The program will conduct and document a summative evaluation of each student during the clinical year of the program with the final SUMMATIVE evaluation within the final three months of the program to help verify each student is prepared and competent to enter clinical practice. The summative evaluation will include assessment of student knowledge, interpersonal skills, patient care skills and professionalism. Part of the summative evaluation process involves cognitive assessment to provide feedback on strengths and weaknesses for both students and the program. The cognitive evaluation is comprised of multiple parts. During the first two semesters of the clinical year, students will take comprehensive examinations (SUMMATIVE I comprised of 360 questions that follows the National Commission on Certification of Physician Assistants (NCCPA) blueprint and mimics the PANCE in areas of length, content of task. The students will then complete a 700-question comprehensive examination (SUMMATIVE II) within the last four months of the program. SUMMATIVE II will also involve an OSCE. The OSCE will include multiple stations to assess psychomotor skills, history taking skills, physical examination skills, interpersonal assessment and interpretation of laboratory data. College of St. Elizabeth’s School of Medicine administers the practical exam component. The student will be required to generate a primary diagnosis, differential diagnoses and plan, as well providing appropriate patient education. The OSCE will be administered with sufficient time that allows students to be remediated within a specific domain(s) in which their performance was below the satisfactory cut score. The program will also use a summative professionalism assessment tool as a component of the SUMMATIVE evaluation processes; however, evaluation of professionalism will also be conducted at the conclusion of each semester during the program. Therefore, professionalism will be assessed both as a formative and summative process. This will enable faculty to provide feedback about student’s professional skills and provide remediation as needed. The preceptor evaluation also provides a composite data point for professional behaviors.


In addition to student evaluation, assessment of the program will also occur throughout both academic and clinical years, as per ARC-PA standards. If at any time, the program is determined not in compliance with its accrediting body standards, it will be documented and a plan will be devised, implemented and assessed; thereby, closing the feedback loop. The program Director with 26-years of experience will oversee and guide this process to ensure compliance with the ARC-PA standards regarding all aspect of program assessment.


Principal and adjunct faculty, as well as the program director, will actively participate in the evaluation of the MS in PA program. Other instructional faculty including preceptors as well as the t will play a role in continued program assessment. Evaluation of the program will be continuous and comprehensive and will be discussed at faculty meetings and at the annual faculty retreat.

The on-going assessment process will be initiated for the inaugural class and maintained throughout the program. At each annual faculty retreat, the ongoing development and maintenance of curricular standards will be benchmarked against program competencies, ARC-PA standards and NCCPA blueprint topics.

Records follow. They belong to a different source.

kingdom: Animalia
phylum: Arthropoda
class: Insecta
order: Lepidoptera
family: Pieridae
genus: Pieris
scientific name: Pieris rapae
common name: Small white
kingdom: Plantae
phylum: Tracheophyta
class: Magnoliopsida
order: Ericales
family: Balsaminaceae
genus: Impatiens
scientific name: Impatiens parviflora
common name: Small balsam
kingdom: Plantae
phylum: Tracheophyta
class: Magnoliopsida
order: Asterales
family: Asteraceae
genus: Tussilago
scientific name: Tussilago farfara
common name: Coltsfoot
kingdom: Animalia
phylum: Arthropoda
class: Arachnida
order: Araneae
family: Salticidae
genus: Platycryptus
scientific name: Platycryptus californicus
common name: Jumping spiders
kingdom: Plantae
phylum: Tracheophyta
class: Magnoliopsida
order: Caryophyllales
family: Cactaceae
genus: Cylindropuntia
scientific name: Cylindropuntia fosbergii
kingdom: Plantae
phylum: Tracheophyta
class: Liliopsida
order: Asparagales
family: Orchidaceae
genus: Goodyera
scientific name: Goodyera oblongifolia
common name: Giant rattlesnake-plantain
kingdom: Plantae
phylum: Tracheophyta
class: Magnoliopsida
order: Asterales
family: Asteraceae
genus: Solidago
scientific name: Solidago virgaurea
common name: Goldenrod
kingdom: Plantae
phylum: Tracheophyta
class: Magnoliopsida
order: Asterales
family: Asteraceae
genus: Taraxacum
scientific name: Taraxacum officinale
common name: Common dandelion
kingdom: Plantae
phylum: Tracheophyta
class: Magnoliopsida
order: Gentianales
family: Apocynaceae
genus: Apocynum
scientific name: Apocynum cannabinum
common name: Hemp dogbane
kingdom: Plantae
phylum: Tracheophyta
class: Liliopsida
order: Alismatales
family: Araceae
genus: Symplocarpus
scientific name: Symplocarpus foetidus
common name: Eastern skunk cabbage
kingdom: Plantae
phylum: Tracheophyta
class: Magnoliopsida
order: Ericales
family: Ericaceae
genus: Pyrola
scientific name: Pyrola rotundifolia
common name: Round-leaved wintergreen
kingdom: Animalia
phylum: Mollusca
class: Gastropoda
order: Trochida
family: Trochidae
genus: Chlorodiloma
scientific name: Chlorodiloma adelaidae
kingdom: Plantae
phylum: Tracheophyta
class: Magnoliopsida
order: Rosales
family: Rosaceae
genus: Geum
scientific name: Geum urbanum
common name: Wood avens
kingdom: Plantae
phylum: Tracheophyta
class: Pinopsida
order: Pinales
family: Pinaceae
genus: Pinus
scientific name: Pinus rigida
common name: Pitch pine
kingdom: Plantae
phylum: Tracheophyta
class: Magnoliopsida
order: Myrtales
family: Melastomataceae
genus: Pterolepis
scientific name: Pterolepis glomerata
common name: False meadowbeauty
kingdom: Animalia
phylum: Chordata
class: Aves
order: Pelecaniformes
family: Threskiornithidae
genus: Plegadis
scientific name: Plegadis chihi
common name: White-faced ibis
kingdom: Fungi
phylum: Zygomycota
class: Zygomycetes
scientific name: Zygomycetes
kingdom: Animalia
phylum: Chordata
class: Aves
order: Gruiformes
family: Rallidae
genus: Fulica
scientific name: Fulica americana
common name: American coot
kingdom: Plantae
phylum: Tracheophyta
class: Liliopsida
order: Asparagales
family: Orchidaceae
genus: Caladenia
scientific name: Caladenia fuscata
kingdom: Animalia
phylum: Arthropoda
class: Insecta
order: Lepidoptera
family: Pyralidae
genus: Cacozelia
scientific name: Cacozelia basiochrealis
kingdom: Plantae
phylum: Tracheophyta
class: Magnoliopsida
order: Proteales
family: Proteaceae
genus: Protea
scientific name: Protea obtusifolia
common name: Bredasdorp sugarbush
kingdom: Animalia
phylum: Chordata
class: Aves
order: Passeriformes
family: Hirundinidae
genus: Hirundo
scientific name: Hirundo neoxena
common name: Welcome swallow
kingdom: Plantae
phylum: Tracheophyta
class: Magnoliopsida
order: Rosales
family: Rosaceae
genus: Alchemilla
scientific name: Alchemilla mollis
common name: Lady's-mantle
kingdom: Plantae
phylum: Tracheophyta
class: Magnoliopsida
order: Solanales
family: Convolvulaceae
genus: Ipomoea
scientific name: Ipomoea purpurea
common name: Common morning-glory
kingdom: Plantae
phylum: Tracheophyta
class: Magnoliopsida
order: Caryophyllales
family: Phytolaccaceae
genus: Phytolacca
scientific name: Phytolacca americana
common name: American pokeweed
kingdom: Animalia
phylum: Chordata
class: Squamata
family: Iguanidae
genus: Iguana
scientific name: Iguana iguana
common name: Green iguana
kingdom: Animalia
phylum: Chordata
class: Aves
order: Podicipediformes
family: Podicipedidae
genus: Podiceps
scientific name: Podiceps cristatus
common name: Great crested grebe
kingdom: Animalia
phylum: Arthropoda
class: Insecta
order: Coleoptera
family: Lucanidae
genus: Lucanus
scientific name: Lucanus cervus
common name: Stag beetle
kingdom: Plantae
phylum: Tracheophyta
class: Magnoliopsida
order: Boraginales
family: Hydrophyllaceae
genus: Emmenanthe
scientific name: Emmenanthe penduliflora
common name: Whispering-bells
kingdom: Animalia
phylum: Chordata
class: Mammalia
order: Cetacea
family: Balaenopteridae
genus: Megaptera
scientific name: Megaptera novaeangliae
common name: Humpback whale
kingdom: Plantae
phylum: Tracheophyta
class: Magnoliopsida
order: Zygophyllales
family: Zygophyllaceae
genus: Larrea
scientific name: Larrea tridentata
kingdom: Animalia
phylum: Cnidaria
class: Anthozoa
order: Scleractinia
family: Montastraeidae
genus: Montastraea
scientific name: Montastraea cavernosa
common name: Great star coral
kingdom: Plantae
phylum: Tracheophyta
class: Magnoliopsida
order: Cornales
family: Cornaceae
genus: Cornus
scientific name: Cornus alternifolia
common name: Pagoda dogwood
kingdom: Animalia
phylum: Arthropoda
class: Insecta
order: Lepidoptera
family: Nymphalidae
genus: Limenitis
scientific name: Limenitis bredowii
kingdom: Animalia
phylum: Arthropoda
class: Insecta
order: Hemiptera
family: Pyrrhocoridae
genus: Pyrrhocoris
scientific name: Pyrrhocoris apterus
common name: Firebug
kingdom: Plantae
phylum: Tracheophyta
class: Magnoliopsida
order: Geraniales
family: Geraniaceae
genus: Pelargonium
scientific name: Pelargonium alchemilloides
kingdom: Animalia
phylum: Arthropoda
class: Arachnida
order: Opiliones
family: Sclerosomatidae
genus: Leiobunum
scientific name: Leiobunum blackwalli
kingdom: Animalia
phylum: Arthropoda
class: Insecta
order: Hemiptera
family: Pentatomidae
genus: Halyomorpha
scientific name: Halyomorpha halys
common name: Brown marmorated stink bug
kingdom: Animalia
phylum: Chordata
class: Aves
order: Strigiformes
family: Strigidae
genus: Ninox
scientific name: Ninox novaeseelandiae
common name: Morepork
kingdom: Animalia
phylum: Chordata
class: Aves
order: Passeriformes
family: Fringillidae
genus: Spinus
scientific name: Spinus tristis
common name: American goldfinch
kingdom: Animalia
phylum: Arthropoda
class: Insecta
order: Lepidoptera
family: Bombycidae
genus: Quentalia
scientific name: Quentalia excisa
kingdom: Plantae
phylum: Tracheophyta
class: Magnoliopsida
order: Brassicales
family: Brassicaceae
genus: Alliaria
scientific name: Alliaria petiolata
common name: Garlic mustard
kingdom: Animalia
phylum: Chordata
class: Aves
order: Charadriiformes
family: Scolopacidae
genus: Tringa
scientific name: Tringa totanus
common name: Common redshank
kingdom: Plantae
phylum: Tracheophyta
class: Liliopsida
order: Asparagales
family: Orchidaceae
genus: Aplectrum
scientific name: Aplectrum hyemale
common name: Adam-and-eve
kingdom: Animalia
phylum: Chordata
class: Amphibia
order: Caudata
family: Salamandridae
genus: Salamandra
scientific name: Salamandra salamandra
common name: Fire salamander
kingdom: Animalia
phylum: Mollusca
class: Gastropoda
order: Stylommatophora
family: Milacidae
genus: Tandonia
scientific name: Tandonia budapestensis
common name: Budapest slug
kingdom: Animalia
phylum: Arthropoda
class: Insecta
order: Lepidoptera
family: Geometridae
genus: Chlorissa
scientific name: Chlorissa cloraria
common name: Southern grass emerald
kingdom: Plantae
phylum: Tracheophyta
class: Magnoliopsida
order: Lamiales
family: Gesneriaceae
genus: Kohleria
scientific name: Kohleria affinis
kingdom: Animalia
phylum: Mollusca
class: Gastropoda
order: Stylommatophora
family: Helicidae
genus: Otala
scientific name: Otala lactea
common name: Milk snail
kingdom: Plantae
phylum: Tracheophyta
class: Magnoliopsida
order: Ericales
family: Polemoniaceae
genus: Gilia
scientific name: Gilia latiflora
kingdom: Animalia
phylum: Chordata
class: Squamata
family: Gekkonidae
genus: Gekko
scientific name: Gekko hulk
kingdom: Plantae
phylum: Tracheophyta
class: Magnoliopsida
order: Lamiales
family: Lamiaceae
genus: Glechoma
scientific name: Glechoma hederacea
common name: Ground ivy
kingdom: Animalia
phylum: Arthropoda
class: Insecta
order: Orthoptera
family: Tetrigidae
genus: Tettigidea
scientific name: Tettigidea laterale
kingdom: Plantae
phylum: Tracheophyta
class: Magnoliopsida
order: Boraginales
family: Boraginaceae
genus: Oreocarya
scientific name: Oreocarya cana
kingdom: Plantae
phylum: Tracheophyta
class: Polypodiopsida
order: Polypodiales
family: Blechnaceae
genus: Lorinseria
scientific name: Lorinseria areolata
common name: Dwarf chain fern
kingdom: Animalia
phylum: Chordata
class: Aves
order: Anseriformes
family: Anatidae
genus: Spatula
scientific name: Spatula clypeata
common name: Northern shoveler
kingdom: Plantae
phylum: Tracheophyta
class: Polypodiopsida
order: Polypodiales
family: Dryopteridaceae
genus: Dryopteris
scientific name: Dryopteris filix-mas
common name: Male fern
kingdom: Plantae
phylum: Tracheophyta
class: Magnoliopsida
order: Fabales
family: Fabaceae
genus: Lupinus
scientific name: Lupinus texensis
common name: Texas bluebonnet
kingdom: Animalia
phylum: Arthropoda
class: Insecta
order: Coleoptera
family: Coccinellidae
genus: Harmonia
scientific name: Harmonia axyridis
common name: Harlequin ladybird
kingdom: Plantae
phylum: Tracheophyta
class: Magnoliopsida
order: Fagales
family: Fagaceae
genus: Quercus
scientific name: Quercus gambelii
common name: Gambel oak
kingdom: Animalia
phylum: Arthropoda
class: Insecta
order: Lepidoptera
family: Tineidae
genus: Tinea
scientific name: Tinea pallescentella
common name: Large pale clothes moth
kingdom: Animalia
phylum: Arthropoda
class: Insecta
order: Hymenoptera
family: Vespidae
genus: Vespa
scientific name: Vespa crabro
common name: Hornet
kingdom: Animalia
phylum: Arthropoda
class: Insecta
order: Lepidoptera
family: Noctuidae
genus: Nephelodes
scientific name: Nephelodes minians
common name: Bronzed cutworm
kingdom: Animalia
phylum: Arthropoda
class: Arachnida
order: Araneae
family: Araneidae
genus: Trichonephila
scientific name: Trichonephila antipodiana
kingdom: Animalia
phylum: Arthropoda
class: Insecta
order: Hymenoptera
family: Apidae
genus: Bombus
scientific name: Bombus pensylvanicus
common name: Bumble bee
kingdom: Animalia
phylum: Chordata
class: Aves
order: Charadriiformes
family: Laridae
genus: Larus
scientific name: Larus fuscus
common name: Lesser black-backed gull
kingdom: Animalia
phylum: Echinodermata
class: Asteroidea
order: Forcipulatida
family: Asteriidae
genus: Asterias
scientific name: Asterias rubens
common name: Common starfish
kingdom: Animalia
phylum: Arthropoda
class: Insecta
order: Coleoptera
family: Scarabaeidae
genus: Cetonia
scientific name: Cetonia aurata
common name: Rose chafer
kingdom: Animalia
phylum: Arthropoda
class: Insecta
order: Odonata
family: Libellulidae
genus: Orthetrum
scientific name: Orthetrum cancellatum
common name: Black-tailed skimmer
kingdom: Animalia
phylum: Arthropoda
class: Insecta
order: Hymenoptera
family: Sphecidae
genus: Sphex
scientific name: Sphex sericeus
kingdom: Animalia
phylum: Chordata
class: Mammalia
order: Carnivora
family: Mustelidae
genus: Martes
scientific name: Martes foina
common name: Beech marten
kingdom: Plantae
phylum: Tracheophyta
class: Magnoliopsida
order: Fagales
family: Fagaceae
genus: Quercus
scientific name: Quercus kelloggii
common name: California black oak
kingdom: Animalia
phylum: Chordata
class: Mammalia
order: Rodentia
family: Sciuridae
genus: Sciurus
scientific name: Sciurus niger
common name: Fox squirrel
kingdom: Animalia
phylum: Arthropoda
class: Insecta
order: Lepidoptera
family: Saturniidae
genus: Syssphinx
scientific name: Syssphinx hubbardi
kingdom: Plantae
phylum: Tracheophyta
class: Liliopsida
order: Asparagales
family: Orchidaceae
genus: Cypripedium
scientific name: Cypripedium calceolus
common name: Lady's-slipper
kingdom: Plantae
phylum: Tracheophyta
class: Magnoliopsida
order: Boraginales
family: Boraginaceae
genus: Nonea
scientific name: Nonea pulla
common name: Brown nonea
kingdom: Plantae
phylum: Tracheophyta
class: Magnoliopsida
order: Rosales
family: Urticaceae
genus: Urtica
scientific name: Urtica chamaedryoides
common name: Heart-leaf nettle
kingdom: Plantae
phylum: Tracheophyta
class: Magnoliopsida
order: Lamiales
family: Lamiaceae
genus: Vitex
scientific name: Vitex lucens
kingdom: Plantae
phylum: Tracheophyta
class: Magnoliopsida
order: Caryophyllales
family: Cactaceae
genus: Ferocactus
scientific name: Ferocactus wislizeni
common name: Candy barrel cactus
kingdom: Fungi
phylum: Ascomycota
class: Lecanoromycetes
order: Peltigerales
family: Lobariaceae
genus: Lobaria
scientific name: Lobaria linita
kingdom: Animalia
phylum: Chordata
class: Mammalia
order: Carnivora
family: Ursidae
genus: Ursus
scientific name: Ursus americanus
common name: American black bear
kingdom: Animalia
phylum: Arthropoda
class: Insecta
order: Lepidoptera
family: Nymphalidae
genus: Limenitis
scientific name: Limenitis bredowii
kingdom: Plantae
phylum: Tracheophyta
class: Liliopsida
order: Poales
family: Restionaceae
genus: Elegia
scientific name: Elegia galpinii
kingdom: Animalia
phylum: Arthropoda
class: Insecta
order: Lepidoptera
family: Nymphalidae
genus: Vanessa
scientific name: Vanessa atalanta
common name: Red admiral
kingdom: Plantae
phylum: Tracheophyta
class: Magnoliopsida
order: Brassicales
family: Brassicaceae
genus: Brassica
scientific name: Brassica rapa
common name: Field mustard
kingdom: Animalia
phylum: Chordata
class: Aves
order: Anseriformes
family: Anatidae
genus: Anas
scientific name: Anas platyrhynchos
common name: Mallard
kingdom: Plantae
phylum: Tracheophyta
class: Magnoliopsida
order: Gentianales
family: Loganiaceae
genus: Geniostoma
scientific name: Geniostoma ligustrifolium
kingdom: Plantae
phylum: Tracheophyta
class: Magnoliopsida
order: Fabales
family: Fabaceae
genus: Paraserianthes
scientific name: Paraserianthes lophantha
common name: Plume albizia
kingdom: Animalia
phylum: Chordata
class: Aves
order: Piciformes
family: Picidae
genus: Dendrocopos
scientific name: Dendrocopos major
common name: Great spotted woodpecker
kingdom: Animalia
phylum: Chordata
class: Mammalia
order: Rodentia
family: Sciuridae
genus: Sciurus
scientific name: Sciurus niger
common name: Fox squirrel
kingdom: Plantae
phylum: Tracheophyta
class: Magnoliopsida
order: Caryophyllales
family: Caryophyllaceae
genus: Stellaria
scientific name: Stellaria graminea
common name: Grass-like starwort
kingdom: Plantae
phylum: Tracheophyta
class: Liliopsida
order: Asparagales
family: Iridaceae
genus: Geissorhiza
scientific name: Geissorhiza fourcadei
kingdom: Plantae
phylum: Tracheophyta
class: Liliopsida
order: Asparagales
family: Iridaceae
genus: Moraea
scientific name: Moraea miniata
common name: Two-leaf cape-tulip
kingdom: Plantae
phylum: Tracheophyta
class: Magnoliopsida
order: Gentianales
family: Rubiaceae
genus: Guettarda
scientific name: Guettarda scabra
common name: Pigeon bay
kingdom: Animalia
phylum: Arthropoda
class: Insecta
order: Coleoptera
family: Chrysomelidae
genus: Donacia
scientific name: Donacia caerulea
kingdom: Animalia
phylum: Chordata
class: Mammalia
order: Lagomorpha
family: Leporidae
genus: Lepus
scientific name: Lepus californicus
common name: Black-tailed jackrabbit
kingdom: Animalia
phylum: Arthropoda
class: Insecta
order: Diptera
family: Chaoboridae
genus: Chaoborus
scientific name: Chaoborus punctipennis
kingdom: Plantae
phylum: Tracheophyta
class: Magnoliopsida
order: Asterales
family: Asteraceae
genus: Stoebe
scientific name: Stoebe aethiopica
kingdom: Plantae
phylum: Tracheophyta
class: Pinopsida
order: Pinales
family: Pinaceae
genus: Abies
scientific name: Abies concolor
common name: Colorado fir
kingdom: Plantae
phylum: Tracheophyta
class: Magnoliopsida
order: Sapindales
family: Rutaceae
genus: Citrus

Measurement of whether the program is meeting the learning outcomes and goals will be embedded into the annual review.


Outcomes generated from the previous year will include course-embedded assessments and overall course grades, student evaluation of faculty/courses, cumulative program GPAs, OSCE performances, Physician Assistant Clinical Knowledge Rating and Assessment Tool (PACKRAT) evaluations, SUMM I/SUMM II , preceptor evaluations of cognitive, psychomotor, and professional behaviors, student retention and graduation rates, graduate surveys, exit surveys, graduate scores on the PANCE, job placement rates, employer surveys and faculty and preceptor retention. Data collected annually in these areas will be analyzed for any weaknesses and will be triangulated analyze for emerging trends. This result in necessary adjustments to the curriculum, policy and procedure, and pedagogical methods. Programmatic changes are incorporated into the upcoming year as needed.